En su poesía, Beatriz sostiene la humanidad, con la estatura del fuego y el peso de su muerte, con la simpleza, el esplendor, y el trasegar implacable de sus días:

pero llegó la noche
con sus pasos furtivos
y me trajo su dádiva
puntual y certera:
una caja de Pandora.

La poeta ve en la palabra su resplandor, devela sus misterios, traduce sus voces, le insufla aliento a la palabra, se repliega a ella, le da velocidad, la vuelve cuerpo para extender su mano y despertar al mundo:

Y sucede también
la mano que surca el agua
y los ojos que se cierran
para habitar la eternidad
por un instante

Nos podemos pasear por los laberintos de su poesía, y tal vez ya no seamos los mismos después de haber entrado en ellos. En su poesía la palabra se vislumbra con la carga de la profundidad esencial, se detiene ante la naturaleza, con el asombro, que perciben los niños, el olor de los jardines y el aullido del silencio:

Se alza en el corazón del patio,
un palo de mango de azúcar
habitable como catedral del sabor.

- Información proporcionada -
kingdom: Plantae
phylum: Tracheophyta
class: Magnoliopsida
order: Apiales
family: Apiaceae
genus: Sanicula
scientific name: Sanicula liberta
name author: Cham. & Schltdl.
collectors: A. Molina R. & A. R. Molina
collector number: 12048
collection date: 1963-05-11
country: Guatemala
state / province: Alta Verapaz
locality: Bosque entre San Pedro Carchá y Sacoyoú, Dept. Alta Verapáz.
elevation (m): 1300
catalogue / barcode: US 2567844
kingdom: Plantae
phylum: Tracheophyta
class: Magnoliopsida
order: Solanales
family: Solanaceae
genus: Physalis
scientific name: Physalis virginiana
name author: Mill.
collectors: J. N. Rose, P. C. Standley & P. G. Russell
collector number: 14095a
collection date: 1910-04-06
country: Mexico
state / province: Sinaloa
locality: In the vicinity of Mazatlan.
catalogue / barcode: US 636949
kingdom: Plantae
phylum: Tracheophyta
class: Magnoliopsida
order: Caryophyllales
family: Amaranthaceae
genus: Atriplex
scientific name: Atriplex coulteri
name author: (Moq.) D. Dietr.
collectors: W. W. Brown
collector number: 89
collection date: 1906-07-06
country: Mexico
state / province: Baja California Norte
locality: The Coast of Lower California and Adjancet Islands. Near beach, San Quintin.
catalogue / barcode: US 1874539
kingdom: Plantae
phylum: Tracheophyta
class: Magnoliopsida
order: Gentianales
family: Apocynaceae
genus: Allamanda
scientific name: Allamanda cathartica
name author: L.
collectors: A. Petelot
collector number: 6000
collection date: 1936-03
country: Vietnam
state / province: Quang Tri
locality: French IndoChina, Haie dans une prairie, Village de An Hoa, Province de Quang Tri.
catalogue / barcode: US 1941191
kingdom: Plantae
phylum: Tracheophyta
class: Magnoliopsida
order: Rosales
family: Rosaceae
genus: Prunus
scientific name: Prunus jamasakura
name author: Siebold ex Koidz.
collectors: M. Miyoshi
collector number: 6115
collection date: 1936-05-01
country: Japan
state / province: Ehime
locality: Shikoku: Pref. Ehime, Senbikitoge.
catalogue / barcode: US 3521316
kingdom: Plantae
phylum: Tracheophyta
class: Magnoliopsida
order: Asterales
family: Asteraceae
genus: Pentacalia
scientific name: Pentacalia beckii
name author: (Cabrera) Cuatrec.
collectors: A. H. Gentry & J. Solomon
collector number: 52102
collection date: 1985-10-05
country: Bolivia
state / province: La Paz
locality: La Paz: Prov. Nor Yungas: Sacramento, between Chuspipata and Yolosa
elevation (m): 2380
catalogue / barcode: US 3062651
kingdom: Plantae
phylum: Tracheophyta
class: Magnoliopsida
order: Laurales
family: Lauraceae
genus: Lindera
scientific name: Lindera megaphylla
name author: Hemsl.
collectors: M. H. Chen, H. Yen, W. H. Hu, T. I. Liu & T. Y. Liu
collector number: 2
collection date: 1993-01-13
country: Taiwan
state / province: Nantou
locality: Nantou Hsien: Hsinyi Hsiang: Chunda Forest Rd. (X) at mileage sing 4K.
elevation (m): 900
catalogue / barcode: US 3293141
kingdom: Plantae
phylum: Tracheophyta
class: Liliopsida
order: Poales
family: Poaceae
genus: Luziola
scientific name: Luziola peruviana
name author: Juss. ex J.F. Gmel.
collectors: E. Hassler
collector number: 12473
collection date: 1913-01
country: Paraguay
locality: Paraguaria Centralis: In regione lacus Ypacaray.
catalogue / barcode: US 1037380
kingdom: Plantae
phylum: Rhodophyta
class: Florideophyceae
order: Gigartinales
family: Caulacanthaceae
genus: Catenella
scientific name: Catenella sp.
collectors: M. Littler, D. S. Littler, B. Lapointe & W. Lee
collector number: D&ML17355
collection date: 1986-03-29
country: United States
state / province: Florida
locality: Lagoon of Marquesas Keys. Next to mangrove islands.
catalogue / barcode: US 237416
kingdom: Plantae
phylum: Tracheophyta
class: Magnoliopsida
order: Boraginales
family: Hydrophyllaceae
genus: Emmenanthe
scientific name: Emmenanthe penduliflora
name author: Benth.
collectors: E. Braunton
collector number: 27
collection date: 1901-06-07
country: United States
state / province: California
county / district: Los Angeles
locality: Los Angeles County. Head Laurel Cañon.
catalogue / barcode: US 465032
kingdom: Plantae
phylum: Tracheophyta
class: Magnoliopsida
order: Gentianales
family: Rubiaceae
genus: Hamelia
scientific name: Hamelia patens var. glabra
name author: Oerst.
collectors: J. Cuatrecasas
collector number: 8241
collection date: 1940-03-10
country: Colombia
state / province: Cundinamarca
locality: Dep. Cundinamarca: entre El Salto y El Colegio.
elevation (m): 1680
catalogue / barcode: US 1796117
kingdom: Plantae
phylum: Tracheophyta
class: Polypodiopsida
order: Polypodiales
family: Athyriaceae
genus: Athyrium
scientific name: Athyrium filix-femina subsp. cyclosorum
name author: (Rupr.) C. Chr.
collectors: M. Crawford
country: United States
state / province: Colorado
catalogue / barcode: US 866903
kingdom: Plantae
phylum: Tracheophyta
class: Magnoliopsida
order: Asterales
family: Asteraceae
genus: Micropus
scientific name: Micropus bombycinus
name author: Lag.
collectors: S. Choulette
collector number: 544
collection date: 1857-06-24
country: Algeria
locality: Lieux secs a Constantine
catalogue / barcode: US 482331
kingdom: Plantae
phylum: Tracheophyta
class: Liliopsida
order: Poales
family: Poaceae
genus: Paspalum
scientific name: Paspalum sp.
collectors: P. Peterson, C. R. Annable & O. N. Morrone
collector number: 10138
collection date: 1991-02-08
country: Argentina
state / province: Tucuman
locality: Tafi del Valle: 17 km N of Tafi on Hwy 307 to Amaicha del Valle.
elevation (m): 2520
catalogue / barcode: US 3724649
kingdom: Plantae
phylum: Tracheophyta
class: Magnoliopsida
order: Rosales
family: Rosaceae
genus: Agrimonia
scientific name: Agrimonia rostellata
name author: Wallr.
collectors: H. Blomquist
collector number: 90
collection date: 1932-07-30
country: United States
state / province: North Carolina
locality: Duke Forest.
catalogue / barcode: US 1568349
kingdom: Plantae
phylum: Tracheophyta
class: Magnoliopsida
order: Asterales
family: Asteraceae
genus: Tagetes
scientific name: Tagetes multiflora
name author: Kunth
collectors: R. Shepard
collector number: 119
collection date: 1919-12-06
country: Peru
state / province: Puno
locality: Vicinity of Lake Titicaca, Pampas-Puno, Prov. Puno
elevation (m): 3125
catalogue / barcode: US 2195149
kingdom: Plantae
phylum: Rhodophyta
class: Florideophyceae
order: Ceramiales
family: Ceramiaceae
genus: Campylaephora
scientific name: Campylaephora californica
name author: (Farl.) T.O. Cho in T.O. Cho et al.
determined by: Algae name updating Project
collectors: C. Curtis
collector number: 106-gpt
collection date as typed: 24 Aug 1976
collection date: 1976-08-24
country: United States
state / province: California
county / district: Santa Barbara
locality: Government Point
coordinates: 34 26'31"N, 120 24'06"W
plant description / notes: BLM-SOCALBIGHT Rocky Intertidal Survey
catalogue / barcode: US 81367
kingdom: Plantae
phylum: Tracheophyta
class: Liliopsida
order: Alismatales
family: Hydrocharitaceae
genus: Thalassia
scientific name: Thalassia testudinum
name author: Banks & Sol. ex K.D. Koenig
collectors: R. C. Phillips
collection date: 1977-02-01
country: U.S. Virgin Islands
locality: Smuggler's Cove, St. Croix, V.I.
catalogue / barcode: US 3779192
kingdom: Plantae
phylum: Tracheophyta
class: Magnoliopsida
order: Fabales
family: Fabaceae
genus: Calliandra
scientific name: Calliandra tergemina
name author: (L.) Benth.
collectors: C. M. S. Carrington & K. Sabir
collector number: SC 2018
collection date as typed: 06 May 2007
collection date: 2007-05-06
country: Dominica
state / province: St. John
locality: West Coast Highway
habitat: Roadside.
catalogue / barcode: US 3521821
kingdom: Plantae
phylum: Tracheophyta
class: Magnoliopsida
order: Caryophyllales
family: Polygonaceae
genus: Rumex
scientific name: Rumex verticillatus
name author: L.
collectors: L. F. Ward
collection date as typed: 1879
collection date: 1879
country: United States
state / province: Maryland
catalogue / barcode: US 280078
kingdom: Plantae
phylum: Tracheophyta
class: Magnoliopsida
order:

- Conjunto de tareas -
A. Actualiza la selección desde "Y sucede también" hasta "catedral del sabor.", ambos incluidos, y pon "aguacate" en lugar de "mango".
B. Indica si cada afirmación concuerda con la selección y responde sí o no, citando las palabras exactas que lo deciden.
(i) La poeta traduce las voces de la palabra.
(ii) La noche llegó con pasos ruidosos.
(iii) El palo de mango se alza en el corazón del patio.
C. Contesta estas preguntas según la selección.
(i) ¿Qué dádiva trajo la noche?
(ii) ¿Qué hace la mano en los versos?
(iii) ¿Como qué es habitable el palo de mango de azúcar?

- Respuestas -
A.
Y sucede también
la mano que surca el agua
y los ojos que se cierran
para habitar la eternidad
por un instante

Nos podemos pasear por los laberintos de su poesía, y tal vez ya no seamos los mismos después de haber entrado en ellos. En su poesía la palabra se vislumbra con la carga de la profundidad esencial, se detiene ante la naturaleza, con el asombro, que perciben los niños, el olor de los jardines y el aullido del silencio:

Se alza en el corazón del patio,
un palo de aguacate de azúcar
habitable como catedral del sabor.

B.
(i) Sí: "traduce sus voces".
(ii) No: "con sus pasos furtivos".
(iii) Sí: "Se alza en el corazón del patio".

C.
(i) Una caja de Pandora.
(ii) Surca el agua.
(iii) Como catedral del sabor.